I could not go on like that.  I became more receptive to my doctor’s realistic yet optimistic predictions for my future.  I started to feel better and yet I still felt alone.  That is until October 1999 when I watched a story on ABC’s 20/20 about a woman with PD, Joan Samuelson.   Not long after that, while surfing the net,  I found the Parkinson’s Action Network.  I was no longer alone.

I did the lobbying on Capitol Hill and although I would get teary-eyed at times, I never really cried.  I was someone who always liked to be in control.  I remember some years ago, a co-worker made the comment to me, “Patti, you are so reserved you should be British.”

Well, something happened to my control and reserve while I lobbied February 8th on Capitol Hill.  I did not cry.  As Gerry Haines, my dear fellow volunteer, put it, “Patti, you did not cry.  You sobbed.”   It was only upon reflection later that day that I realized where my sobbing came from.   I have always felt I express myself best by writing.   People tell me they like what I write.  Writing is therapeutic for me as well.

Verbally expressing two incidents relating to PD to Senator Arlen Specter’s Legislative Aide brought on my sobbing.  I find it interesting that one incident was soon after I was diagnosed and the other just happened in January. 

After I was diagnosed I felt such rage that I almost trashed my condo.  I do not recall what was in my hand that I was set to hurl across the room.   What I do remember is that something inside me stopped me from doing so.   And the rational part of my brain that was still working made me ask myself, “Patti, do you really want to patch up the walls and paint all over again?”

Somehow through my sobbing I also told the aide of the incident in January.   It was a snowy Saturday morning and only 9° outside.   I had to pick up from church sandwiches that I had ordered.  I could have waited until Sunday.   But the sandwiches were not the issue.

I still try to prove to myself that I can do things.   I am hanging on to my independence.   So even though my meds were not totally “on”, I went outside and down the seven steps from my condo.  I find even when  I cannot walk well,  I can do steps either up or down.   I guess it is the visual thing.   The steps give me momentum. 

Well, halfway to my car, (I had parked further away from my condo, once again trying to prove something to myself.) my momentum was gone and I froze.   It took ten minutes to make it to my car.  It should have taken  ten seconds.   I drove my car to a parking space closer to my condo and called Linda, my sister, on my cell phone.
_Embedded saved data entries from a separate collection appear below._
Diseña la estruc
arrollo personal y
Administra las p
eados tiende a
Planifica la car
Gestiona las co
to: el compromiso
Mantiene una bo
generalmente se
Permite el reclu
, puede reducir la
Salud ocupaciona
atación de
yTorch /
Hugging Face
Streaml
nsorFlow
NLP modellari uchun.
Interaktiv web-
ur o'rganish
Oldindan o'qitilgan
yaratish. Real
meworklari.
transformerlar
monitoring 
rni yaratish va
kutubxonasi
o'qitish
The cold air had really made my muscles contract and I could hardly move.   Linda lives only two blocks away from me.  She told me to stay put; she would be right over.   So I got out of my car and headed toward my condo.  After all, it was only yards away from me.   My cane and I just froze.
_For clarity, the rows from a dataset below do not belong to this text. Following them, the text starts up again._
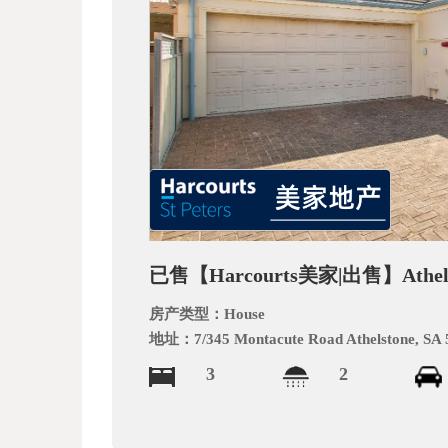
文
网
已售【Harcourts美家|出售】At
房产类型：
House
地址：
7/345 Montacute Road Athelstone, SA
3
2
_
Shortly before Linda arrived, one of my neighbors, Chuck, pulled up in his car.  With Chuck on one side of me and Linda on the other,  I just sobbed.   No British reserve anywhere in sight.  When I reached the steps leading up to my condo, I just flew right up the stairs.   Chuck, who by then was behind me, could only exclaim, “WOW!”

I thought if only my world revolved around steps, I would be doing fine.   But my world does not revolve around steps.  My world revolves around all the people with PAN and I am doing great.